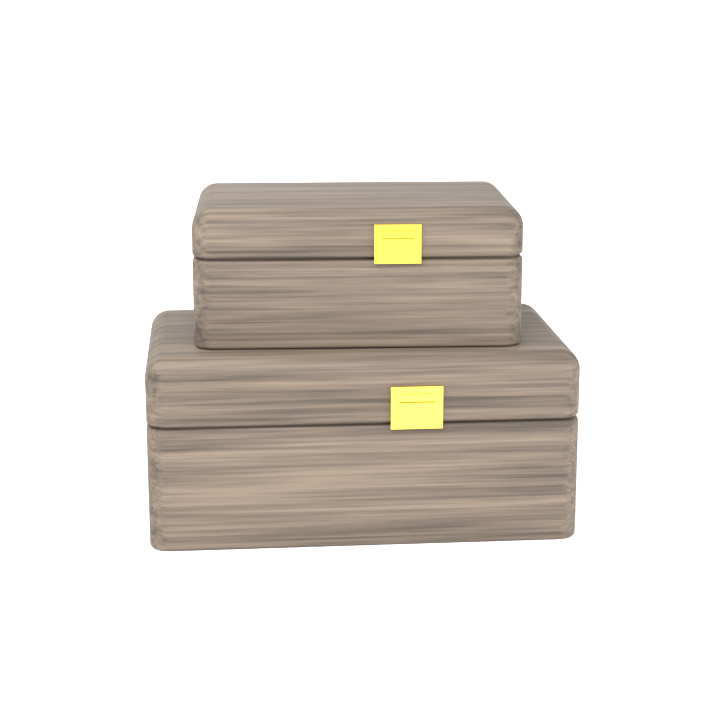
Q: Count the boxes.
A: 2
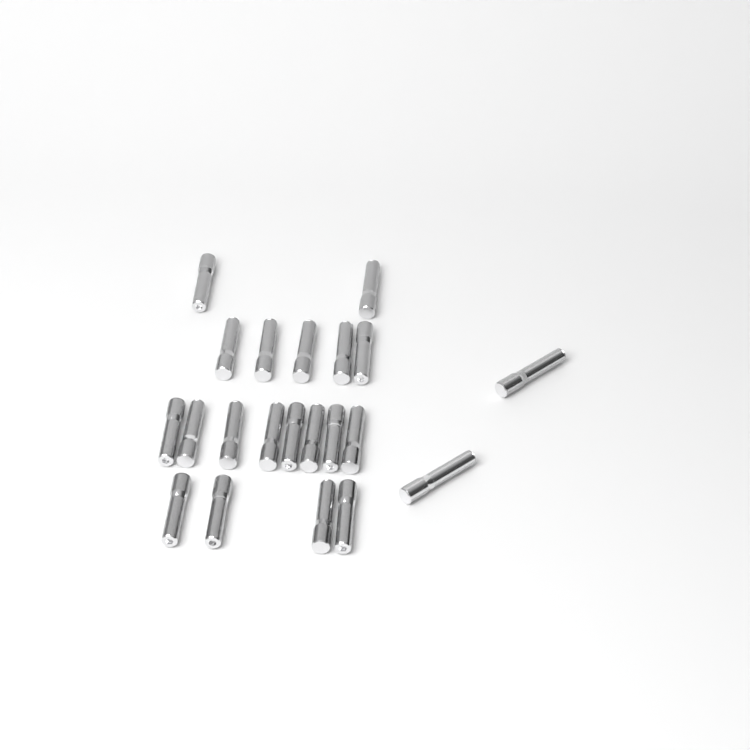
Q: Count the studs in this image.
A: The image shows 21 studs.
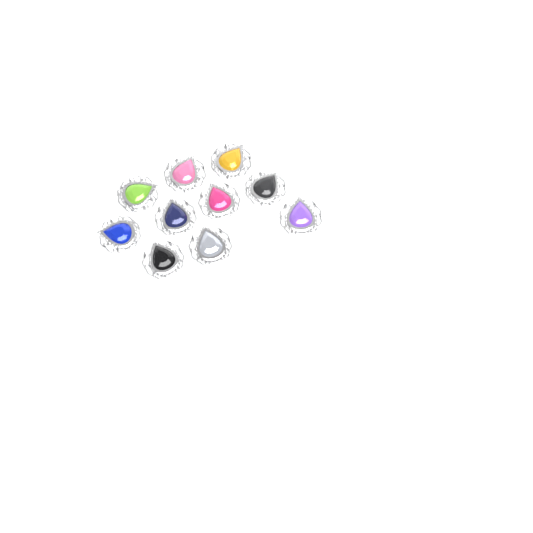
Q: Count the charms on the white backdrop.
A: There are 10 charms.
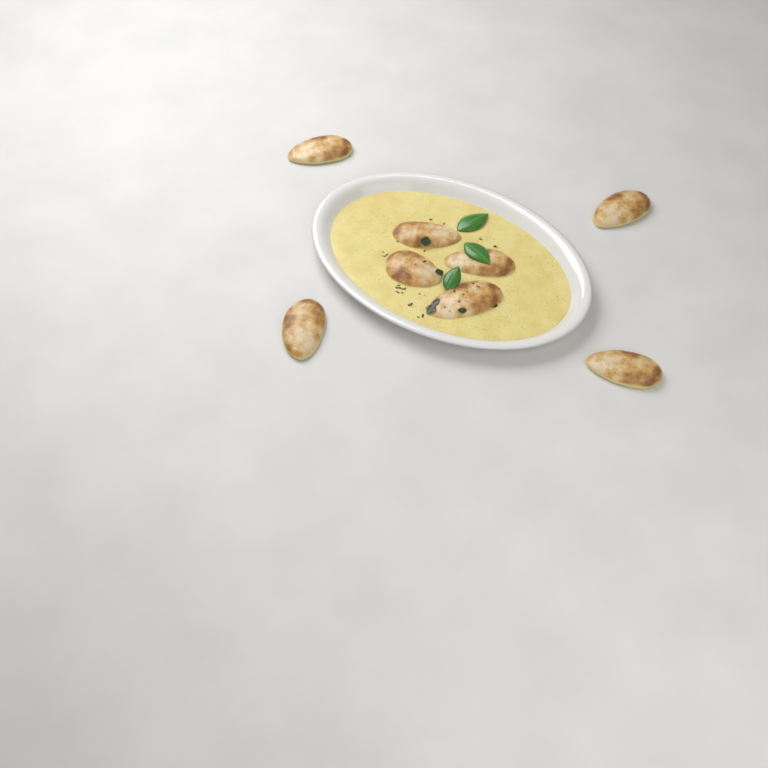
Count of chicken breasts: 8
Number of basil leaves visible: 3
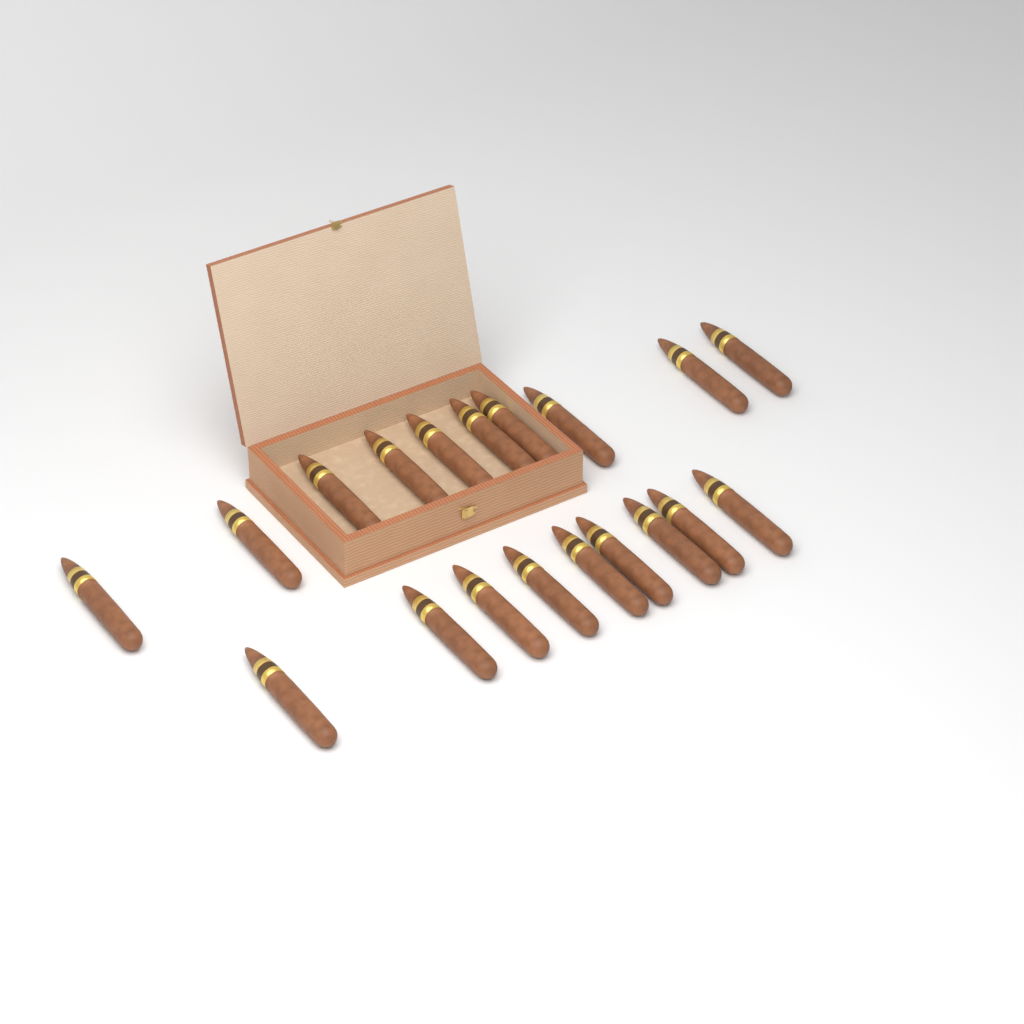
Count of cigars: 19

EXERCISE: Please rewrite every row above, putting "Tally" in place of "Count" wherever it occurs and changing nothing else. Leave the pictures out.

ANSWER TO THE PROBLEM:
Q: Tally the boxes.
A: 2
Q: Tally the studs in this image.
A: The image shows 21 studs.
Q: Tally the charms on the white backdrop.
A: There are 10 charms.
Tally of chicken breasts: 8
Number of basil leaves visible: 3
Tally of cigars: 19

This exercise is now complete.